My home is officially a smart home, and it's the best thing that has ever happened. I think it's the coolest, most functional system I've ever used. I've had different iterations of technology. They work for like a day while the person's there with you and then soon after that, everything just starts to fall apart. But I have this really great system with all these different TVs. I'm big on TVs.
I also have a really great security system that is connected to my phone [and] also controls my lighting. So I can be lying on the couch and if I don't want to get up to get the lights over there, I just turn on my phone and I can just lower the lights. That's awesome.
The biggest thing, I think, about a smart home is that you are more safe. I can set my alarm from my house anywhere, and if somebody needs to get in because something happened or a pipe breaks, I can unlock the house from my phone and undo the alarm. And then as soon as they're done, I set it back on. So I feel really secure and safe.
You were an early investor in Uber. Why do you like ride sharing?
This is how I explained Uber to people when it first came out and they didn't know what Uber was: It's like always having a friend to come pick you up from anywhere, but you pay them.
Earlier, I asked you what tech you'd most like to see, and you said hoverboards like those from "Back to the Future." That took me a little by surprise.
Really? It took you by surprise. It should be the only thing that you think about. It's the only thing I think about on a daily basis. I feel like I've been robbed. I feel like the future has let us all down. It should be the only thing you think about, Connie. Every day you should think about this. This is what we should push our politicians to be working on. I mean there's all these extra funds that are going into God knows what, but hoverboards have been promised to us from way back.
I'm driving in LA and I see all this traffic and I'm like, all this air space above us, I could be hovering around this. And I just feel like we have let ourselves down. It would be great to see a hoverboard -- a Tesla hoverboard. I mean we can go to the moon, but I can't hover over the traffic.
You play Psylocke in X-Men. Why did the role appeal to you?
I've loved Psylocke for so long. She's a really, really strong badass female character in this comic book world where a lot of times the women don't get to be strong and badass. You see a lot of superheroes [who] don't always want to kill, and they'll avoid it if they can. She's never had a problem killing, and I like that she was the bad guy that had no problem being the bad guy. She's telekinetic and telepathic so she can read your mind. She can create anything with her mind. To win any fights, she can just create a mountain and have it fall down on you, but she chooses to create a sword so she can kill up close and personal. I always thought that was really cool and badass.
You've just sold an idea for a TV show about female sports journalists in the '70s. Why that subject?
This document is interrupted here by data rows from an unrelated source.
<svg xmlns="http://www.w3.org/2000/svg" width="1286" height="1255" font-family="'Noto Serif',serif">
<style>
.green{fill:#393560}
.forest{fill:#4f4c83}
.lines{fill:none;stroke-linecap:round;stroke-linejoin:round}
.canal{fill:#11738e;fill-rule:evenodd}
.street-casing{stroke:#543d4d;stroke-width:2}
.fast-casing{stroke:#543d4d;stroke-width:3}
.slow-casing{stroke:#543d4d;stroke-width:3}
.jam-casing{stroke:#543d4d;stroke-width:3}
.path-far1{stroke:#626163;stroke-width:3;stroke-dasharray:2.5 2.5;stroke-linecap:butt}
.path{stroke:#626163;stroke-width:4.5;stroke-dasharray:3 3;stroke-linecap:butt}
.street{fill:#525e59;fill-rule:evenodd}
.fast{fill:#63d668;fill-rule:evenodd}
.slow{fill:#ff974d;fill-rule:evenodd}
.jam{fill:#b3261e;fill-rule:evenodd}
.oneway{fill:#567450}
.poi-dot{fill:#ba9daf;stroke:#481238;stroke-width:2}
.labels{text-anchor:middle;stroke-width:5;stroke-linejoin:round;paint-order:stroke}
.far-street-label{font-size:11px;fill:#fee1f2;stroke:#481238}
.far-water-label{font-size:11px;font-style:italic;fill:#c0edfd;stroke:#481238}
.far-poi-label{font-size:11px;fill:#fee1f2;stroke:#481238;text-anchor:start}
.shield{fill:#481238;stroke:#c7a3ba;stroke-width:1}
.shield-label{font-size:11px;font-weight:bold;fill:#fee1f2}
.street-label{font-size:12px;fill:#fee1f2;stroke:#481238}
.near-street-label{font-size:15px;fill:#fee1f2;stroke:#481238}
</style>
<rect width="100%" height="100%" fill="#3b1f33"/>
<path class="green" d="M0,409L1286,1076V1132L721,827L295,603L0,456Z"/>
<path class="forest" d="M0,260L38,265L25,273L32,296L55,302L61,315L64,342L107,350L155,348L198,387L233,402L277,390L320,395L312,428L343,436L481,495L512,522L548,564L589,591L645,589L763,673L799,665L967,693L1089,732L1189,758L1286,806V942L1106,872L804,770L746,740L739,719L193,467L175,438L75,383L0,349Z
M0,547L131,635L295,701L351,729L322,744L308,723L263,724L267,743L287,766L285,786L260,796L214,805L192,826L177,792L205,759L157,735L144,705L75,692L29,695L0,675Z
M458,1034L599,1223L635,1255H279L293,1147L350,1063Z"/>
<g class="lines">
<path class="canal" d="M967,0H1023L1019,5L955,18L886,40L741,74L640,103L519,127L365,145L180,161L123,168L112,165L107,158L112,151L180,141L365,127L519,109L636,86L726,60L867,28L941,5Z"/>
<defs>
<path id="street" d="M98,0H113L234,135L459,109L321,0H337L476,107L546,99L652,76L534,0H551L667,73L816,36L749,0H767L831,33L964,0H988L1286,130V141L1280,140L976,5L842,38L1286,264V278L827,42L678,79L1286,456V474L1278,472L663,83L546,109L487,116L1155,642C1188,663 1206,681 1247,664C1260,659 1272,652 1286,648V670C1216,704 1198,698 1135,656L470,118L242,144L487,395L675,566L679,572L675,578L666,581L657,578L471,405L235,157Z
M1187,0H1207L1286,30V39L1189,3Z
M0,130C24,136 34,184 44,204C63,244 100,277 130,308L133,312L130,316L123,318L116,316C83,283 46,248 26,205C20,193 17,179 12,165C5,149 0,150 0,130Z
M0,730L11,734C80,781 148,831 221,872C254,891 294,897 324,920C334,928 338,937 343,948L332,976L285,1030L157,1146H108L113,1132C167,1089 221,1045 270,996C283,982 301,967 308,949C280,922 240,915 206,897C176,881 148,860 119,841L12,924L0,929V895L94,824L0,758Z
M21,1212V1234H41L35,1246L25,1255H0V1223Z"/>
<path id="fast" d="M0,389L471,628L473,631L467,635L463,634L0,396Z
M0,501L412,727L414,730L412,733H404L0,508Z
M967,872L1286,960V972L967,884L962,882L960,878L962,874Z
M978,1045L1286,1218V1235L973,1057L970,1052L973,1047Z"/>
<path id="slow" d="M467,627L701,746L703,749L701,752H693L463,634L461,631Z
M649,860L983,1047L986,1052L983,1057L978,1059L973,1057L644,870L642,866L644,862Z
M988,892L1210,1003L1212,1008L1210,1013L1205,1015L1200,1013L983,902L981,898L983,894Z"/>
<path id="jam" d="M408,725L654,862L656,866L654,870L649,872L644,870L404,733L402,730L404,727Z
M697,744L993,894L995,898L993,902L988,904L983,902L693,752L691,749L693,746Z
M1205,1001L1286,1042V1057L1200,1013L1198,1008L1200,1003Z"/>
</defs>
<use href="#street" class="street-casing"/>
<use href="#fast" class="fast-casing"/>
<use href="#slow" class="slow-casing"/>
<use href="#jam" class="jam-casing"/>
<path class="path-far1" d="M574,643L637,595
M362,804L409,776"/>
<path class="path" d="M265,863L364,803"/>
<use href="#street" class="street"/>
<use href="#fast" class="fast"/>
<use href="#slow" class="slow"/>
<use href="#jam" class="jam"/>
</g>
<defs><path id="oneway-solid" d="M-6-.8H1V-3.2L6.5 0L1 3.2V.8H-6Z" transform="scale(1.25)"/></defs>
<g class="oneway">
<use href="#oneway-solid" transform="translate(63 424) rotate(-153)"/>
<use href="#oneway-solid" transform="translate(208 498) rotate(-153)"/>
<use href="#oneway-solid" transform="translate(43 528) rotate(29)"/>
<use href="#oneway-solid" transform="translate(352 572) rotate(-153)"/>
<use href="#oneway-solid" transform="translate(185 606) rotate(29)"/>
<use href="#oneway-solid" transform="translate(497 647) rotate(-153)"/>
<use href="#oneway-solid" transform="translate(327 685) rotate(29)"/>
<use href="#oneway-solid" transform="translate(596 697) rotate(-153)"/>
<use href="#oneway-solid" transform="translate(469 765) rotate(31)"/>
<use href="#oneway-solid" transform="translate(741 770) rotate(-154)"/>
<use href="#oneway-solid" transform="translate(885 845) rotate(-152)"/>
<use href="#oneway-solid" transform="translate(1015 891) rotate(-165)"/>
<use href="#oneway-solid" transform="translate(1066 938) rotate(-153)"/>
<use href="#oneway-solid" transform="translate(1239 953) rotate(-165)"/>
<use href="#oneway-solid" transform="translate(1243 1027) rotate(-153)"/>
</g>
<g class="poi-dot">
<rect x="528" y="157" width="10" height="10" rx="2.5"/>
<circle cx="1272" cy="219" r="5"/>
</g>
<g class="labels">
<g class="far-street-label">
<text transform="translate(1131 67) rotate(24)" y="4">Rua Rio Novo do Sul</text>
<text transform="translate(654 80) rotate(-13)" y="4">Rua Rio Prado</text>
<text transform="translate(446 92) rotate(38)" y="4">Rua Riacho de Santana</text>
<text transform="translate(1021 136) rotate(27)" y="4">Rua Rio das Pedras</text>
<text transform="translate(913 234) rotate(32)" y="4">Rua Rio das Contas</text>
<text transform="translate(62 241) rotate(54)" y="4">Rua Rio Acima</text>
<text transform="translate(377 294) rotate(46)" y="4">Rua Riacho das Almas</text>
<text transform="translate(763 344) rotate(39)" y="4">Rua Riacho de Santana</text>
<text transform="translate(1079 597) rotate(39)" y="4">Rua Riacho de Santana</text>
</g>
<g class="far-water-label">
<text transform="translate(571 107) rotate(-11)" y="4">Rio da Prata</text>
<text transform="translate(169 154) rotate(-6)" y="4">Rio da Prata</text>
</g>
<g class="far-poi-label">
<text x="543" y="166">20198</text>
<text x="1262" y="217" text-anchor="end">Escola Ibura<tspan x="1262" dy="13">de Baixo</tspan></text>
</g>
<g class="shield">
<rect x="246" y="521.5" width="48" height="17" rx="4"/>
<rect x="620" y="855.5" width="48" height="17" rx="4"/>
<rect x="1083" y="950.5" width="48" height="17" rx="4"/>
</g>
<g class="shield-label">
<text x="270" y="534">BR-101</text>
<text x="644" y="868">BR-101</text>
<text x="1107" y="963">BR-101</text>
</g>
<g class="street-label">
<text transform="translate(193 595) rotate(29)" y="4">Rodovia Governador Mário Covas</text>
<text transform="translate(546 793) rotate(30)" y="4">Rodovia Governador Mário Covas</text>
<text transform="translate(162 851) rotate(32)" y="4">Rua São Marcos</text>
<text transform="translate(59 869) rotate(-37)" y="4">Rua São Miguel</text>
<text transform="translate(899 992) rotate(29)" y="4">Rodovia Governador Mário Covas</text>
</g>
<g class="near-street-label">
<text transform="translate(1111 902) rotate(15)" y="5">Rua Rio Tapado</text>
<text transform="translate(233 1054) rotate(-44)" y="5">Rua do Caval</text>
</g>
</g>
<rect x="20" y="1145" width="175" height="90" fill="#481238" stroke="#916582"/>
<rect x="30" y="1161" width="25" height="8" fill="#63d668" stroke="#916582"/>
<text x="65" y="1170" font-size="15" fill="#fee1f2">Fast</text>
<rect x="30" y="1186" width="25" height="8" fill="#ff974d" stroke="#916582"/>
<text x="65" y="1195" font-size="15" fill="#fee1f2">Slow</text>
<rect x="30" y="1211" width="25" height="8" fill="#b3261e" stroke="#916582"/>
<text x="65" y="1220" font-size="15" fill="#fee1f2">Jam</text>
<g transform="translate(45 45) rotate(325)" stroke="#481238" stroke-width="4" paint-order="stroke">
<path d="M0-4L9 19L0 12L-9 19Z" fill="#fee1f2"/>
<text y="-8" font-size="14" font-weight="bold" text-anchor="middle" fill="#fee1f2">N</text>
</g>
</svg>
We see all the issues women are still dealing with, and how uneven things are for us compared to men. When you go back and look just in the 1970s, [you see] a lot of the same things today. I mean it could just simply be today. It's not just female sports reporters. You see all of the struggles we go through with human rights, and what everyone is personally allowed to do or dream.
What's so fascinating is the past could very well be the present. Hopefully it's not the future. Well, in the future we'll be on hoverboards. If you know of somebody who knows anybody making a hoverboard, I would like to invest.